Only the lines from the start of the data through the one containing "[65,899,171,913] 6Handlungsfeld ->" belong in your answer; return them exactly.
[Opening Exercise data section]
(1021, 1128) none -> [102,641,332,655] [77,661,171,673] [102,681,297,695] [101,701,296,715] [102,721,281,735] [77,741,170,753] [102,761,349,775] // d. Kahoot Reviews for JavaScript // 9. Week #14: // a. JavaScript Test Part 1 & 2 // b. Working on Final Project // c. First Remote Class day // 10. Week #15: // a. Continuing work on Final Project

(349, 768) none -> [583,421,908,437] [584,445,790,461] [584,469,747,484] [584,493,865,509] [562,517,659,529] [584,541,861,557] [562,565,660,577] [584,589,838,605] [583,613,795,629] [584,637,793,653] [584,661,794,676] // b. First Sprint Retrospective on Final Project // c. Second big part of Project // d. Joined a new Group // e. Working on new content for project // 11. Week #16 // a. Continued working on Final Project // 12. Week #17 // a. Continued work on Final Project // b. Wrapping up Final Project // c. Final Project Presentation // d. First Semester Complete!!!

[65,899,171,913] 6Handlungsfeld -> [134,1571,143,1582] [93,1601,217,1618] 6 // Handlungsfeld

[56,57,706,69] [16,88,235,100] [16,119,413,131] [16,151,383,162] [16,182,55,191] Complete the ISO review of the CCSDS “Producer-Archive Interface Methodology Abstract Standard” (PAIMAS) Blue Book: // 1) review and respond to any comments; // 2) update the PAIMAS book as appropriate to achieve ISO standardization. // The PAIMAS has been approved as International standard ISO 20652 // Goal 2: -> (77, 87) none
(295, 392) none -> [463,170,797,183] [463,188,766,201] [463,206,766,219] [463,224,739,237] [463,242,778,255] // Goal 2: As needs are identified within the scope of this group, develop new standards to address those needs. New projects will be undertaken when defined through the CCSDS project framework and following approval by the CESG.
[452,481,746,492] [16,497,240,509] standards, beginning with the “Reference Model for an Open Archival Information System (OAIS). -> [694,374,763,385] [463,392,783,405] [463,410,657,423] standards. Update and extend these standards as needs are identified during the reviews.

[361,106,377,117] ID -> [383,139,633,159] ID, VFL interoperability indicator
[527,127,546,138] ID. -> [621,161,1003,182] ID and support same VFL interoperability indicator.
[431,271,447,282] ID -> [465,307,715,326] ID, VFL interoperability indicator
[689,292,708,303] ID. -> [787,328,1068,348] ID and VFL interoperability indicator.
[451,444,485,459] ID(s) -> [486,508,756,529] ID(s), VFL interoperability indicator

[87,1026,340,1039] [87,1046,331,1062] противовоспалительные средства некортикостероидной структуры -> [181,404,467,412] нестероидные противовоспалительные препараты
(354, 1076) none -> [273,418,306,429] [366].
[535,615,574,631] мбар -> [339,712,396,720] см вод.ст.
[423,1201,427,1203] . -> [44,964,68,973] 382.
[Closing Exercise data section]
■ **Your response**
(1021, 1128) none -> [102,641,332,655] [77,661,171,673] [102,681,297,695] [101,701,296,715] [102,721,281,735] [77,741,170,753] [102,761,349,775] // d. Kahoot Reviews for JavaScript // 9. Week #14: // a. JavaScript Test Part 1 & 2 // b. Working on Final Project // c. First Remote Class day // 10. Week #15: // a. Continuing work on Final Project

(349, 768) none -> [583,421,908,437] [584,445,790,461] [584,469,747,484] [584,493,865,509] [562,517,659,529] [584,541,861,557] [562,565,660,577] [584,589,838,605] [583,613,795,629] [584,637,793,653] [584,661,794,676] // b. First Sprint Retrospective on Final Project // c. Second big part of Project // d. Joined a new Group // e. Working on new content for project // 11. Week #16 // a. Continued working on Final Project // 12. Week #17 // a. Continued work on Final Project // b. Wrapping up Final Project // c. Final Project Presentation // d. First Semester Complete!!!

[65,899,171,913] 6Handlungsfeld -> [134,1571,143,1582] [93,1601,217,1618] 6 // Handlungsfeld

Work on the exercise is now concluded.